The adjoint approach notes that

\begin{align} \frac{\mathrm{d}I}{\mathrm{d}\beta} = \frac{\partial{I}}{\partial{\beta}} - \frac{\partial{I}}{\partial{u}}\left(\frac{\partial{R}}{\partial{u}}\right)^{-1}\frac{\partial{R}}{\partial{\beta}}, \end{align}

so the adjoint variable (Lagrange multiplier) $\lambda$ can be defined by

\begin{align} -\frac{\partial{I}}{\partial{u}}\left(\frac{\partial{R}}{\partial{u}}\right)^{-1} = \lambda^{T}, \end{align}

which corresponds to the adjoint equation

\begin{align} \frac{\partial{I}}{\partial{u}} + \lambda^{T}\frac{\partial{R}}{\partial{u}} = 0. \end{align}

This regrouping of terms requires only one linear solve, instead of a linear solve for each parameter, which makes adjoint evaluation cheap for the many parameter case.

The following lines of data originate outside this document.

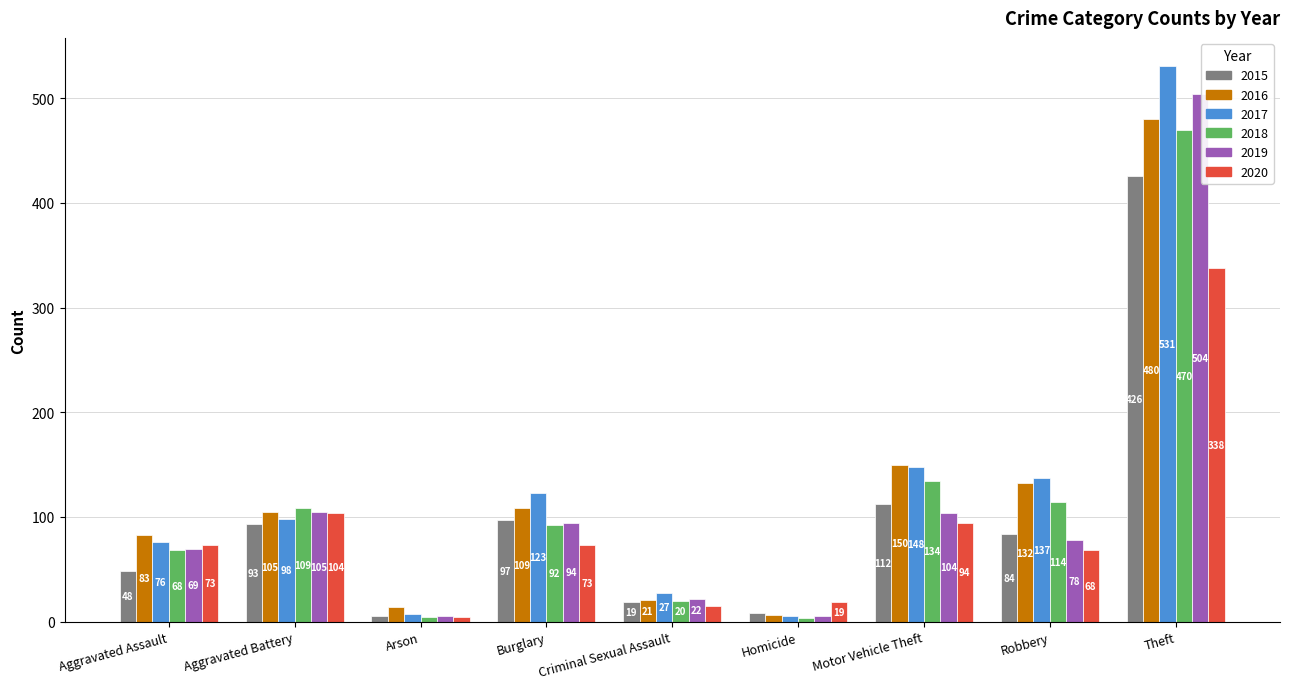

Where is 2015 nearest to the value 215?

Motor Vehicle Theft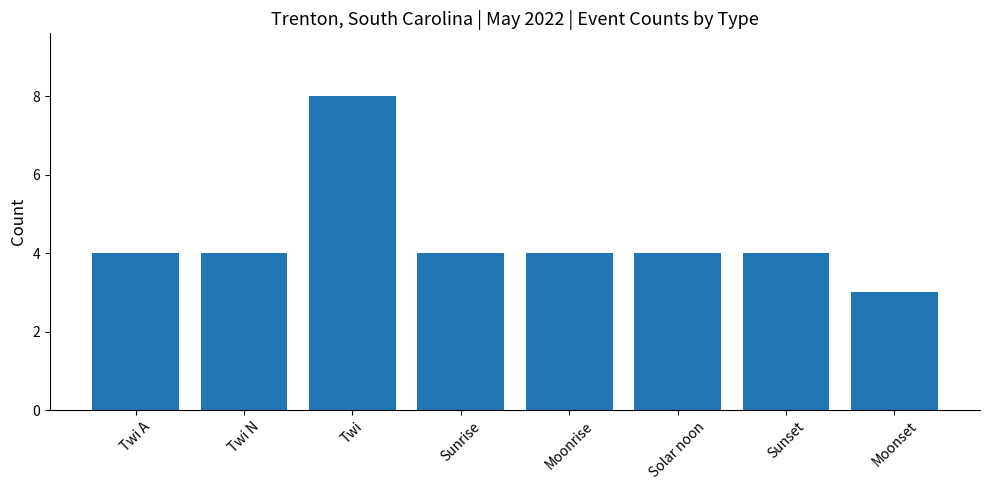

At which category does the chart reach its peak across all series?

Twi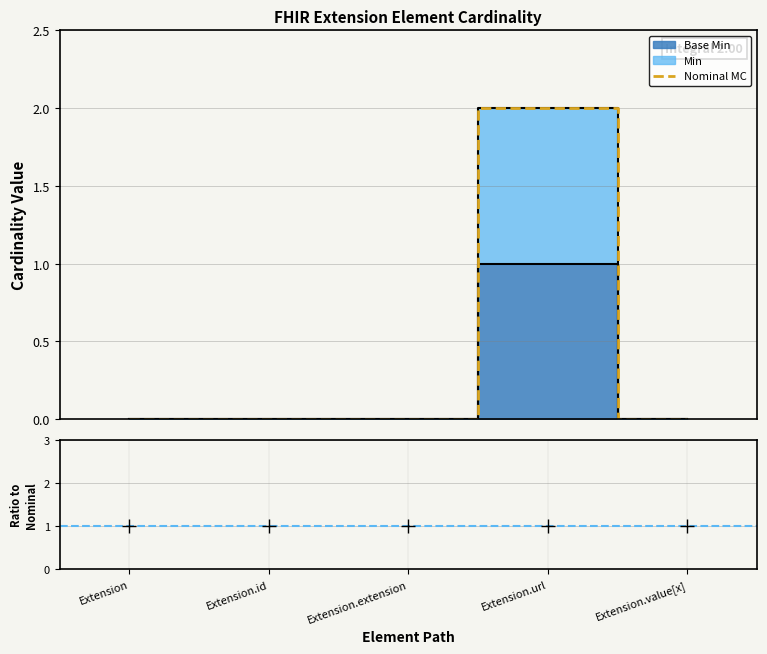

At which category does the chart reach its peak across all series?

Extension.url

I've heard that the cost of gradient evaluation for the adjoint method is 'independent' of the number of design variables. But how exactly is this true?

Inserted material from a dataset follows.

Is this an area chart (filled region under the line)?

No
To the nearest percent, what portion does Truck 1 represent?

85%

It's not totally independent; presumably the cost of evaluating $(\partial{I}/\partial{\beta})$ and $(\partial{R}/\partial{\beta})$ will increase with the number of parameters. The linear solves, however, will still be of the same size, as long as the size of $u$ does not change. The assumption is that the solves are much more expensive than the function evaluations.

Answer 2

In a nutshell, the advantage comes from the fact that to compute derivatives of the reduced objective $I(\beta,u(\beta))$, you do not really need to know the derivative of $u(\beta)$ with respect to $\beta$ as a separate object, but only that part of it that leads to variations in $I(\beta,u(\beta))$.

Let me switch to a notation I'm a bit more comfortable with: $$\min_{y,u} J(y,u) \quad\text{subject to}\quad e(y,u)=0$$ ($u$ being the design variable, $y$ being the state variable, and $J$ being the objective). Let's say $e(y,u)$ is nice enough to apply the implicit function theorem, so the equation $e(y,u)=0$ has a unique solution $y(u)$ which is continuously differentiable with respect to $u$, and the derivative $y'(u)$ is given by the solution of $$e_y(y(u),u)y'(u) + e_u(y(u),u) = 0\tag{1}$$ ($e_y$ and $e_u$ being the partial derivatives).

This means you can define the reduced objective $j(u):=J(y(u),u)$, which is differentiable as well (if $J(y,u)$ is). One way to characterize the gradient $\nabla j(u)$ is via directional derivatives (e.g., compute all the partial derivatives with respect to a basis of the design space). Here, the directional derivative in direction $h$ is given by the chain rule as $$j'(u;h) = \langle J_y(y(u),u),y'(u)h \rangle + \langle J_u(y(u),u),h\rangle.\tag{2}$$ If $J$ is nice, the only difficult thing to compute is $y'(u)h$ for given $h$. This can be done by multiplying $(1)$ with $h$ from the right and solving for $y'(u)h$ (which the implicit function theorem allows), i.e., computing $$[y'(u)h] = e_y(y(u),u)^{-1} [e_u(y(u),u)h]\tag{3}$$ and plugging this expression into $(2)$. In PDE-constrained optimization, this amounts to solving a linearized PDE for every basis vector $h$ of the design space.

However, if we find an operator $\nabla j$ such that $$j'(u;h) = \langle \nabla j,h\rangle\qquad \text{for all }h,$$ then this must be the desired gradient. Looking at $(1)$, we can write $$ \langle J_y(y(u),u),y'(u)h \rangle = \langle y'(u)^*J_y(y(u),u),h \rangle $$ (with $y'(u)^*$ being the adjoint operator), so all we need to compute is $y'(u)^*j_y(y(u),u)$. Using that $(AB)^* = B^* A^*$, this can be done using $(3)$, i.e., computing $$\lambda:= e_y(y(u),u)^{-*}J_y(y(u),u)$$ and setting $$\nabla j(u) = e_u(y(u),u)^*\lambda +J_u(y(u),u).$$ In PDE-constrained optimization, $J_y(y(u),u)$ is usually some sort of residual, and computing $\lambda$ involves solving a single (linear) adjoint PDE, independent of the dimension of the design space. (In fact, this even works for distributed parameters, i.e., if $u$ is a function in some infinite-dimensional Banach space, where the first approach is infeasible.)